While strolling through the Old Shell of Panama City, I happened into two enticing photographs embedded in large aluminum ads. The images looked great and shot with great taste and style. I guess they were to be used to promote tourism in Panama by the Tourism Authority.
I thought it would be interesting to see what would be the final result of taking a picture of a photograph; a copy of a copy so to speak. This is what finally came out of my image experiment. Here we go.
The old section of Panama City, commonly known as “Casco Viejo”, was founded by Spain in 1673 after the original settlement of Panama Viejo was pillaged and torched by Welch pirate Sir Henry Morgan on January 28, 1671. His wealth is estimated to be the equivalent of $13.9 million today. Not bad for a buccaneer.
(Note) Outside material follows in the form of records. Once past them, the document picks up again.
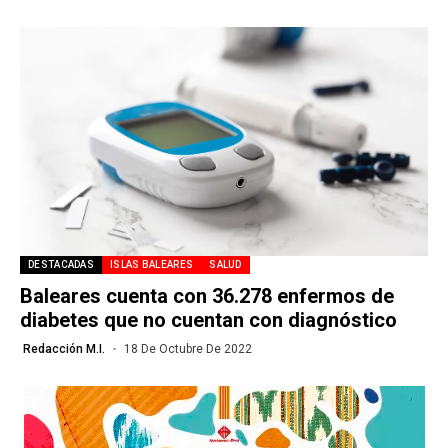
DESTACADAS
ISLAS BALEARES
SALUD
Baleares cuenta con 36.278 enfermos de
diabetes que no cuentan con diagnóstico
Redacción M.I.
18 De Octubre De 2022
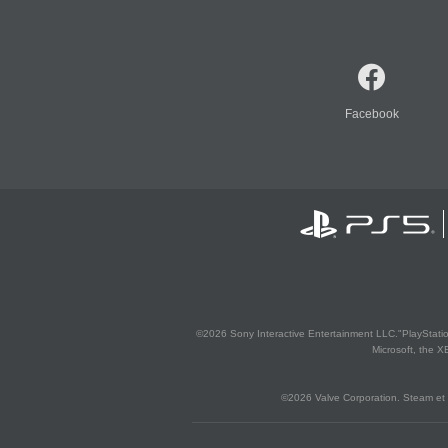
Facebook
©2026 Sony Interactive Entertainment LLC."PlayStation
Microsoft, the 
©2026 Valve Corporation. Steam et 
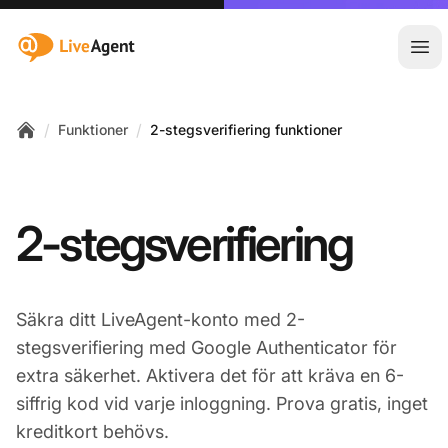
:site.title
Öpp
/
/
Funktioner
2-stegsverifiering funktioner
Home
2-stegsverifiering
Säkra ditt LiveAgent-konto med 2-
stegsverifiering med Google Authenticator för
extra säkerhet. Aktivera det för att kräva en 6-
siffrig kod vid varje inloggning. Prova gratis, inget
kreditkort behövs.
The Convent of Santo Domingo (shown above) was built in 1678, five years after the foundation of the old section of Panama City. It was partly destroyed by two large fires during the XVII century. A sturdy brick arch used to hold the wooden beams of the church is still standing. It is known as the “arco chato”; a main attraction among the abundant monuments of Casco Viejo.
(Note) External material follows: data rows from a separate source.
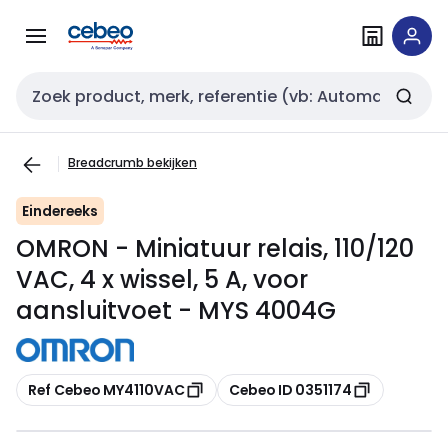
Overslaan
Overslaan
naar
naar
navigatie
inhoud
Zoekveld invoer
Breadcrumb bekijken
Eindereeks
OMRON - Miniatuur relais, 110/120
VAC, 4 x wissel, 5 A, voor
aansluitvoet - MYS 4004G
Kopiëren
Kopiëren
Ref Cebeo MY4110VAC
Cebeo ID 0351174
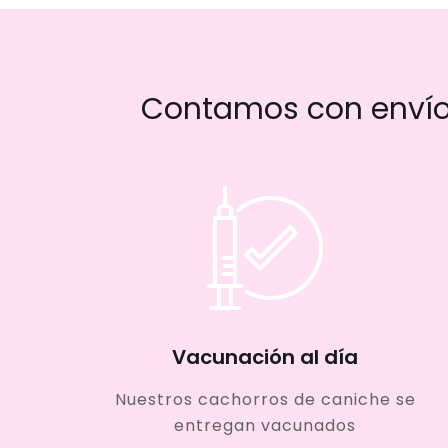
Contamos con envío 
Vacunación al día
Nuestros cachorros de caniche se
entregan vacunados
Looking at the image, it’s difficult to distinguish the difference between the framed photograph and the real buildings in the background. Both are almost identical in their appearance. The optical illusion is interesting in this picture of the city. Good Day.
I decided to process this snapshot in black and white since it reminded me of Habana, Cuba; thus the title of the blog post. The city is the center of the Cuban Government, and home to various ministries, headquarters of businesses and over 90 diplomatic offices.
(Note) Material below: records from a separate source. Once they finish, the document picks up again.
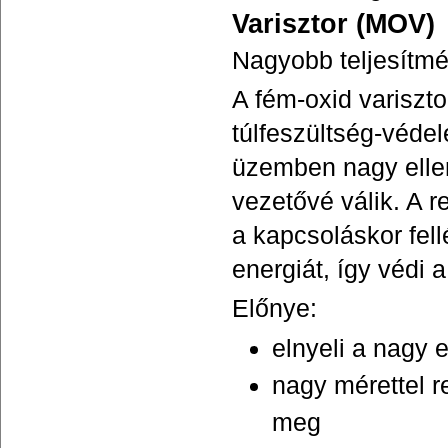
Varisztor (MOV)
Nagyobb teljesítmé
A fém-oxid variszto
túlfeszültség-véde
üzemben nagy ellen
vezetővé válik. A 
a kapcsoláskor fell
energiát, így védi 
Előnye:
elnyeli a nagy 
nagy mérettel r
meg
The name Habana could be based upon the name of a local Taíno chief Habaguanex. An alternate theory is that Habana is derived from the Middle Dutch word havene, referring to a harbor.
The hands of the clock stopped on January 1, 1959 when bearded soldiers rolled down into the city from the Sierra Maestra. On January 8, 1959, Castro’s army entered Habana; proclaiming himself Representative of the Rebel Armed Forces of the Presidency, Castro—along with close aides and family members—set up home and office in the penthouse of the Havana Hilton Hotel, meeting with journalists, foreign visitors and government ministers. The rest is history.
Since then, nothing has changed. We can still see 1950s Fords, Studebakers, Chevys, or DeSotos cruising through the streets of Havana. It’s like looking at a MGM movie studio in Hollywood and stumbling into Al Pacino while he was working on the motion picture The Godfather. Time is frozen in Cuba as well as in the old section of Panama City, Panama as these pictures eloquently express.
An invisible wall was erected by Fidel Castro and his cronies to hold Freedom hostage. I know someday this wall will crumble down following the path of the Berlin wall in 1989. You can bet your bird that this day will come and Cuba will again be a free country as it was meant to be.
I can almost see the gleefulness radiating on José Martí and Yoani Sánchez’s face, author of the blog Generación Y, as well as on the faces of millions and millions of free Cubans when this day finally arrives. Free at Last! Viva Cuba Libre! Good Day.